(Québec) Il n'y a qu'un objectif derrière la décision gouvernementale de créer une commission d'enquête sur la nomination des juges et ce n'est pas la réputation de la magistrature. C'est de démontrer que Marc Bellemare a tort.
En traînant son ancien ministre de la Justice devant cette commission d'enquête, Jean Charest lui accorde l'immunité qu'il exigeait, mais il limite la recherche à un domaine où le gouvernement n'a probablement rien à cacher. Le système de nomination des juges a fait l'objet de tellement d'études, de mémoires et de discussions au fil des ans qu'on voit mal ce qu'une commission d'enquête pourrait y trouver de nouveau.
Une décision politique, les nominations de juges? Bien sûr! C'est le gouvernement qui fait le choix final parmi les candidats qui ont franchi l'étape des comités de sélection chargés de déterminer leur compétence. Le gouvernement, c'est le parti au pouvoir, et le parti au pouvoir a des amis, des alliés et des collaborateurs. C'est comme ça que ça marche en politique, ici et ailleurs.
Pauline Marois a qualifié de manoeuvre de diversion la décision de Jean Charest de déclencher une telle commission d'enquête. Elle a raison. Le seul domaine où le gouvernement est vulnérable, c'est celui du rôle de l'industrie de la construction dans le financement du PLQ. Dénoncé par son ancien ministre de la Justice, Jean Charest se livre donc à une véritable partie d'échecs pour le coincer dans un domaine où il n'a rien à cacher, et saper sa crédibilité en le forçant à admettre qu'il n'a pas de preuves pour appuyer ses dires. Si le débat devant la commission d'enquête se résume à déterminer qui dit vrai entre Jean Charest et Marc Bellemare, le commissaire sera incapable de tirer une conclusion.
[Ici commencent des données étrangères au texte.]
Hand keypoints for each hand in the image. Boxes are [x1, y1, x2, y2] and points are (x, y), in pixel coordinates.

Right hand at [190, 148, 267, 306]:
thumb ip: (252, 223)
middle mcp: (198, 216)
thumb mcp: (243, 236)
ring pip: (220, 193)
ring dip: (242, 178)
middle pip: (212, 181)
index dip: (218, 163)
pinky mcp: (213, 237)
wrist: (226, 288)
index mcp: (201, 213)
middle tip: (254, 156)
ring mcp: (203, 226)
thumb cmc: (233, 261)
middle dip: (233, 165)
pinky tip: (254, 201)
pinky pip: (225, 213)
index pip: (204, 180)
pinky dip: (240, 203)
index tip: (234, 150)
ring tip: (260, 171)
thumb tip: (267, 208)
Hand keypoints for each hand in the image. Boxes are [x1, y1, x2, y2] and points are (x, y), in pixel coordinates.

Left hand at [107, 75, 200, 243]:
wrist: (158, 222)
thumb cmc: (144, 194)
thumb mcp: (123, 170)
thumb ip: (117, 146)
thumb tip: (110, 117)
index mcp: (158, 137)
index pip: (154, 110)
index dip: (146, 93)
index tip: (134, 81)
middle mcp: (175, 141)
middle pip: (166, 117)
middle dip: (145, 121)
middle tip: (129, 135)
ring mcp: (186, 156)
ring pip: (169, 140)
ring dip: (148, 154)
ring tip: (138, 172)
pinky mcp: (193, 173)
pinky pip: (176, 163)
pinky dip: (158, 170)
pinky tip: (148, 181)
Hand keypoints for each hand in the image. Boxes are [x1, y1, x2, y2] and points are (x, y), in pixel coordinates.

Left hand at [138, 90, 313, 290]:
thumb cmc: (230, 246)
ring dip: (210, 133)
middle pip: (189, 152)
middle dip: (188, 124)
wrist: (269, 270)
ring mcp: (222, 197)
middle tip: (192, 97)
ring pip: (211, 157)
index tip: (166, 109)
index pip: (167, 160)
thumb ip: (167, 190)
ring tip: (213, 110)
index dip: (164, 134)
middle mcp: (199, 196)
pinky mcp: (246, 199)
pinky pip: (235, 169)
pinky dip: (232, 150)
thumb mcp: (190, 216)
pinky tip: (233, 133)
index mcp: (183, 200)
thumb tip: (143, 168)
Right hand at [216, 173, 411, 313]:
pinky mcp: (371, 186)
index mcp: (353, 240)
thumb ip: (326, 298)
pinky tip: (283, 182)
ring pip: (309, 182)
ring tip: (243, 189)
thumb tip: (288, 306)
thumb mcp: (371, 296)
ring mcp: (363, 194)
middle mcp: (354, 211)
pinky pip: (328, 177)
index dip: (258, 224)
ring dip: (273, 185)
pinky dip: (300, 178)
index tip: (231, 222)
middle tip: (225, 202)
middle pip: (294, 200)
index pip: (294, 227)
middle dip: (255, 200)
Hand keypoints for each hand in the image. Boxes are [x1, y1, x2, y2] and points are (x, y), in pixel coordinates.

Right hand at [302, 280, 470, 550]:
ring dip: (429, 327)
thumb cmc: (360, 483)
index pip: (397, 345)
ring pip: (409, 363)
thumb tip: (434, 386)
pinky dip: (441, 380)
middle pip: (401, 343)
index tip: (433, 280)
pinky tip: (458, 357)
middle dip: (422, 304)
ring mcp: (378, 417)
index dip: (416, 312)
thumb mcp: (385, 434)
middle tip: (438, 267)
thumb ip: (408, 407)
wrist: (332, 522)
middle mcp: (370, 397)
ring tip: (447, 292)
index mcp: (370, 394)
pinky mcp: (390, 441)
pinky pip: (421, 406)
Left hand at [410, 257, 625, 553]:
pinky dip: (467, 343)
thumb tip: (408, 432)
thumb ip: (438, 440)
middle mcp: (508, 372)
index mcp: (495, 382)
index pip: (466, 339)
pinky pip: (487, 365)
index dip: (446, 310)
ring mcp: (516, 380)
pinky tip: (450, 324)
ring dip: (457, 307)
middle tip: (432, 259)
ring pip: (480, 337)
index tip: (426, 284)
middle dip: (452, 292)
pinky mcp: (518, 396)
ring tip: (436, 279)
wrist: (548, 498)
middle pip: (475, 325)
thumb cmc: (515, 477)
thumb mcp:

Bellemare n'est pas démuni. Sa dernière sortie publique avait été planifiée avec trois médias. Il a peut-être pris des notes très serrées de ses discussions avec Jean Charest. Il a peut-être enregistré des conversations avec les gens qui ont fait pression sur lui. S'il n'a rien de tel pour appuyer ses propos, il s'est mis le doigt dans un engrenage dangereux. D'ailleurs, Jean Charest était bien heureux mardi de citer son ancien ministre qui soutenait, dans une entrevue à La Presse Canadienne en 2004, que «l'appartenance politique n'entre absolument pas en ligne de compte» dans le choix des juges.
Réputation sans tache
On devrait savoir aujourd'hui à qui le gouvernement confiera la présidence de cette commission d'enquête. Compte tenu du déficit de crédibilité du gouvernement, les libéraux devront trouver un commissaire enquêteur dont la réputation est sans tache. Pauline Marois estime qu'on ne peut pas confier ce mandat à un juge, mais elle demande que le choix de la personne ainsi que son mandat soient confiés notamment à John Gomery, un ancien juge... C'est un peu surprenant comme raisonnement, mais on n'en est pas à une contradiction près dans ce débat partisan.
Quoi qu'il en soit, ce n'est pas entre le gouvernement et l'opposition officielle que se joue ce bras de fer, mais entre Jean Charest et Marc Bellemare. C'est un bras de fer qui va coûter cher. Une commission d'enquête, même aussi ciblée que celle-là, implique des locaux, des avocats, des recherchistes, etc.
Tout ça pour une querelle politique riche en émotions et en débats partisans? En cette période d'austérité budgétaire où les besoins sont énormes et les ressources, tellement rarissimes, on a l'impression d'assister à un cirque de mauvais goût.